Again, I had to think fast. Aah! I took both small cups holding the shabbos candles and made off to the stove. I managed to light the wicks and gingerly returned to my perch. I laid down the one candle. Success. And as I put the other one down, the light mockingly fizzled out. Now, I was a bull in a china shop. I roughly picked up the lit candle to reignite his friend, when my nice, clean sleeveless shabbos shirt became immersed at the shoulders with wet wax and black particles of dusted match ash. The two cups of candles fell into the tray, and were now lying sideways. I came to life and stormed to the tap in the kitchen, wet a rag, and soaked my shirt.

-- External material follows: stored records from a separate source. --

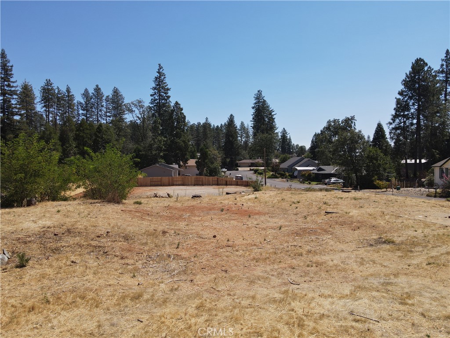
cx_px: 225
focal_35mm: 24
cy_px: 169
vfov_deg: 56.8
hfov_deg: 71.6
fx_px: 312
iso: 100
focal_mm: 4.5
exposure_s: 1/800
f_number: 2.8
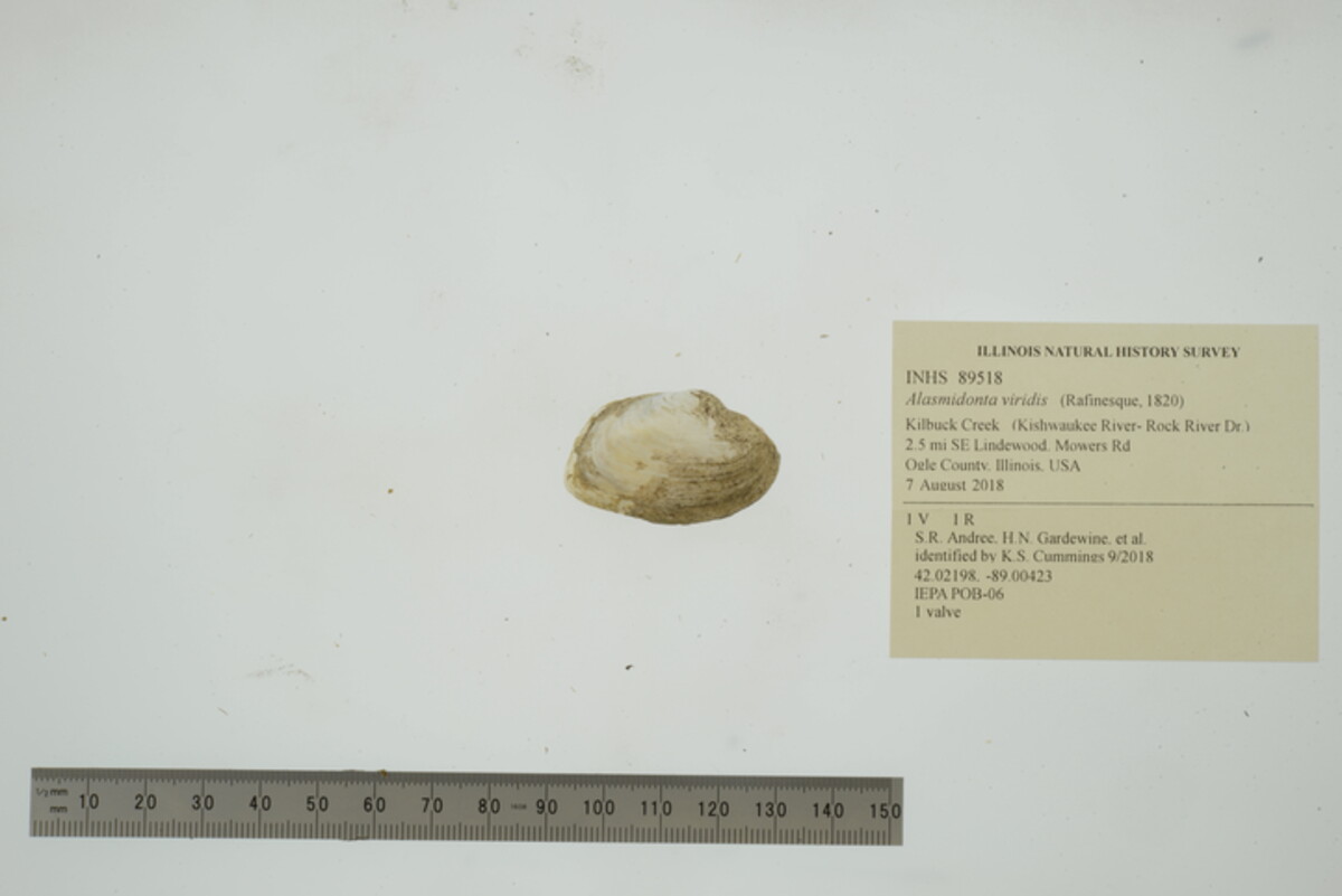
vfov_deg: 22.6
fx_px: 2237
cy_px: 448
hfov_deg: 33.4
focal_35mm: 60
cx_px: 671
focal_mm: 60
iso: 100
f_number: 32
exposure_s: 1/13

Now I took the two candles a second time from the now menacing tray and went to the stove. I lit them, and commenced the journey back. This time, they remained alight, as I placed them down. As I finally turned away, I am quite sure that through the corner of my eye, I glimpsed that one of them flickered, winked at me, and went out.
Head slightly bowed now, a clinging damp shirt on my back, I ventured off to shul.. As I entered the holy domain, my step turned into a jig, and my face brightened and lightened. No-one had to know what I had been through, and, after all, it was shabbos, and the ordeal was over - just about.
Years ago, there was a blazing fire in the attic of my house on a Friday evening caused by a wood burning stove. We discovered the fiery furnace on the way home from shul on a Friday evening.
Towards the end of the service this week, I started to become uneasy. What if I had failed to snuff out one of the cinders, or a flame had crawled out of the tray and began devouring all and sundry? My concern grew into paranoia. And yet, I did not move. I waited until the end of proceedings. And then went home to check. The house was as dry as a parched desert. And the shabbos lights were bereft of any holy glow.